[It will be necessary, ere long, to establish a Society for the Preservation of the Memory of the Stuart Kings of England, from Universal Execration; so much is it now seen, that, stripped of the mantle of their Kingship, they were unworthy of the name of English Gentlemen. Scotland could have sent us many a better bred family!
What a picture has the good Archbishop given us of the English King and Court in the first days of the reign of the so called Royal Martyr. Charles, first claiming for himself an unbounded power over his subjects, and then lavishly bestowing it on his favourite Buckingham, is the modern counterpart of Nebuchadnezzar setting up his golden image "in the plain of Dura, in the province of Babylon."

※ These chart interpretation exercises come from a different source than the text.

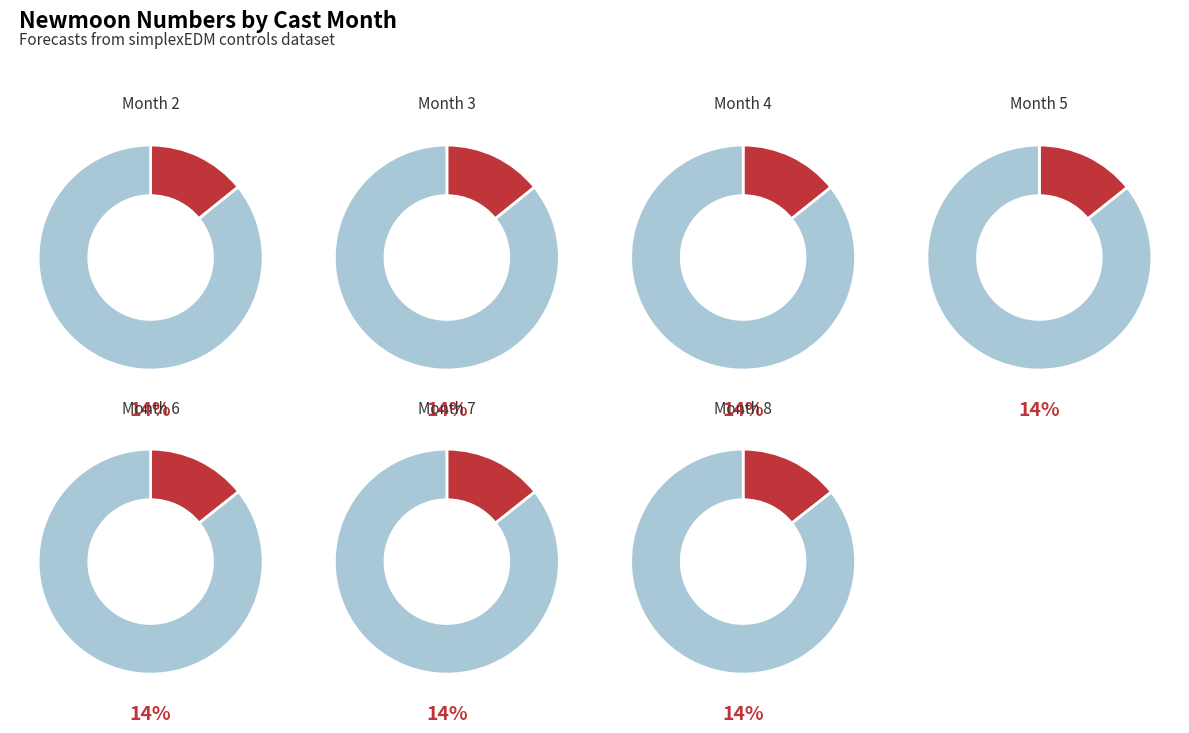

Which slice is the smallest?

2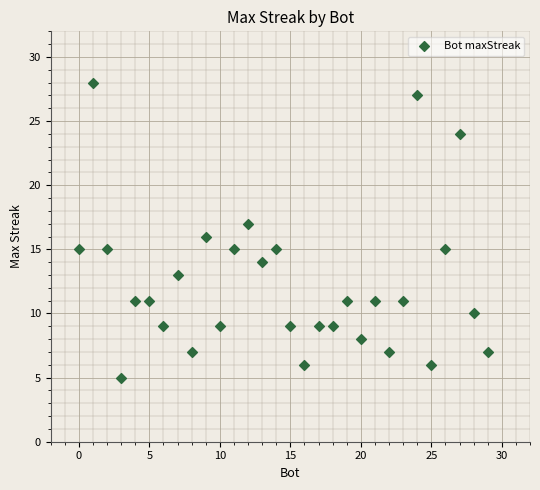

What is the range of X values (max minus min)?

29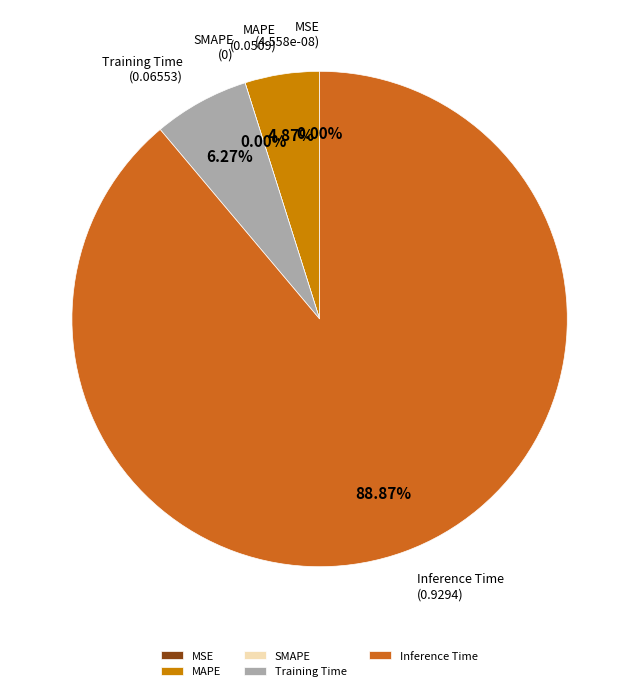

To the nearest percent, what is the average slice percentage?

20%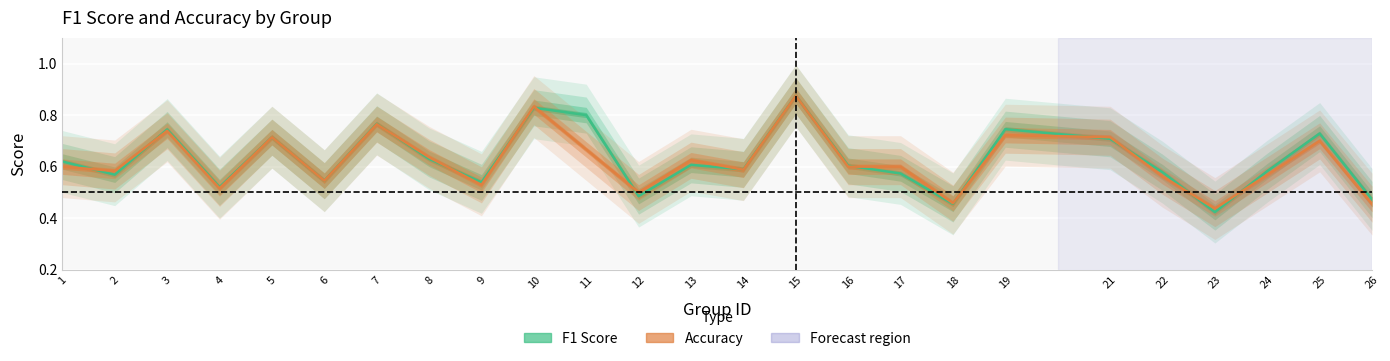

How many lines are shown in the chart?

2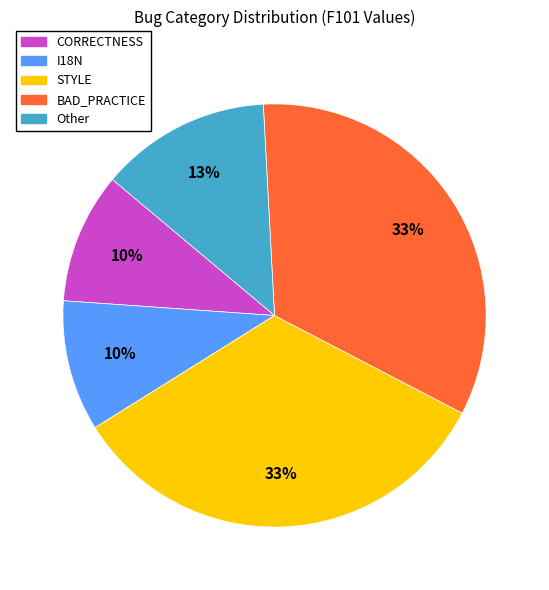

Which has a higher value, BAD_PRACTICE or CORRECTNESS?

BAD_PRACTICE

Note that this Narrative was written without the faintest conception or realisation of such a possibility as a national rising under the guidance of the Long Parliament. The two characters, of Laud at p. [548], and of Buckingham at p. [574], are Eye-Witness portraits, and should be included, unabridged, in every future History of England. Imagine an Archbishop scornfully speaking (p. [548]) of Bishop Laud as "what a sweet man he was likely to be!"

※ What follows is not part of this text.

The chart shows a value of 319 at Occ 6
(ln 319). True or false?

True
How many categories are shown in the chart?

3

It should be also remembered that Laud records in his Diary, that on the 2nd October, 1626 (i.e., nine months before the Archbishop's present Narrative was written), Charles I. promised him the reversion of the Archbishopric, when Doctor Abbot should die.]

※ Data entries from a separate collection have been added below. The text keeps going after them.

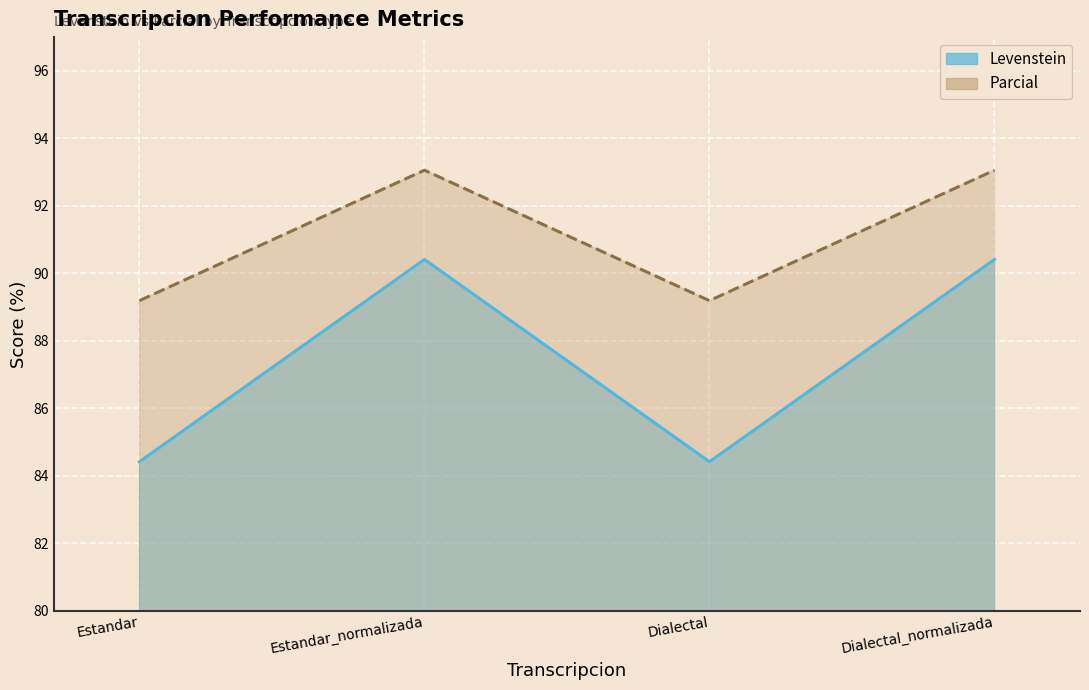

What position from the left is Estandar?

1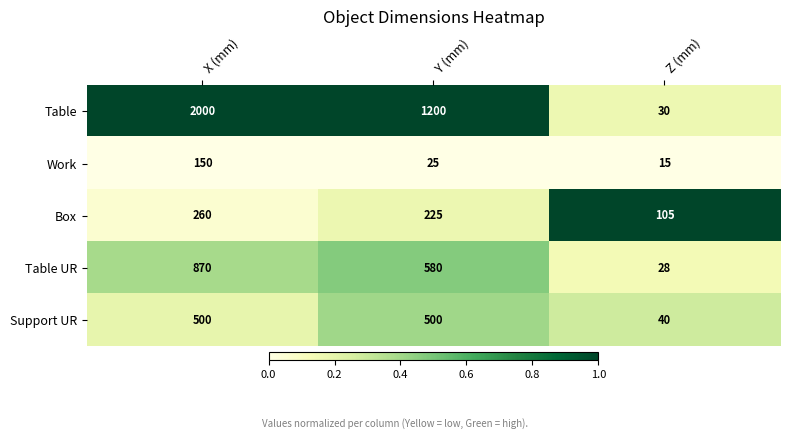

What is the maximum value shown in the chart?

2000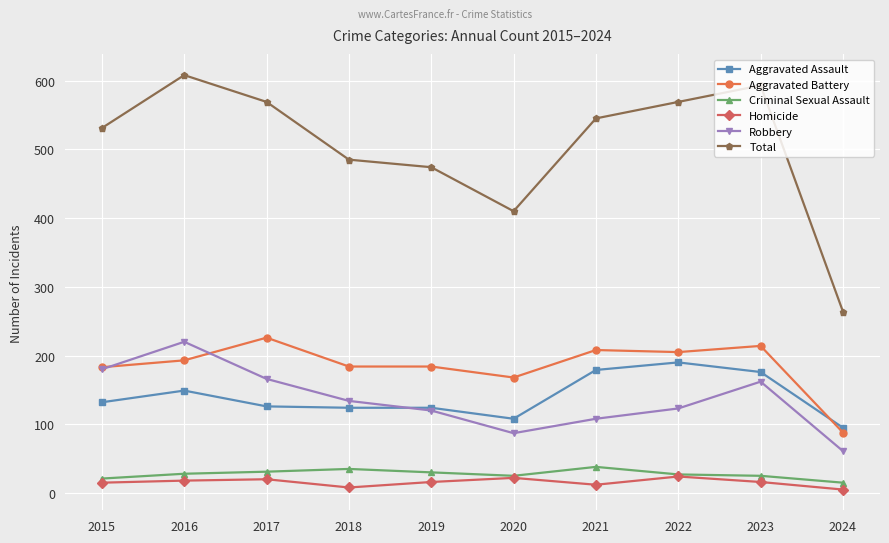

Is the value of Homicide at 2015 greater than the value of Aggravated Assault at 2016?

No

[Historical Collections, i. 435. Ed. 1659.]
Archbishop Abbot, having been long slighted at Court, now fell under the King's high displeasure; for refusing to license Doctor Sibthorp's sermon, entitled Apostolical Obedience, as he was commanded; and, not long after, he was sequestered from his Office, and a Commission was granted to the Bishops of London, Durham, Rochester, Oxford, and Doctor, Laud, Bishop of Bath and Wells, to exercise archiepiscopal jurisdiction.
The Commission is followeth—
Charles, by the grace of GOD, King of England, Scotland, France, and Ireland; Defender of the Faith, &c. To the Right Reverend Father in GOD, George [Montaigne], Bishop of London; and to the Right Reverend Father in GOD, our trusty and well beloved Councillor, Richard [Neyle], Lord Bishop of Durham; and to the Right Reverend Father in GOD, John [Buckeridge], Lord Bishop of Rochester; and to the Right Reverend Father in GOD, John [Howson], Lord Bishop of Oxford; and to the Right Reverend Father in GOD, our Right Trusty and Well Beloved Councillor, William [Laud], Lord Bishop of Bath and Wells.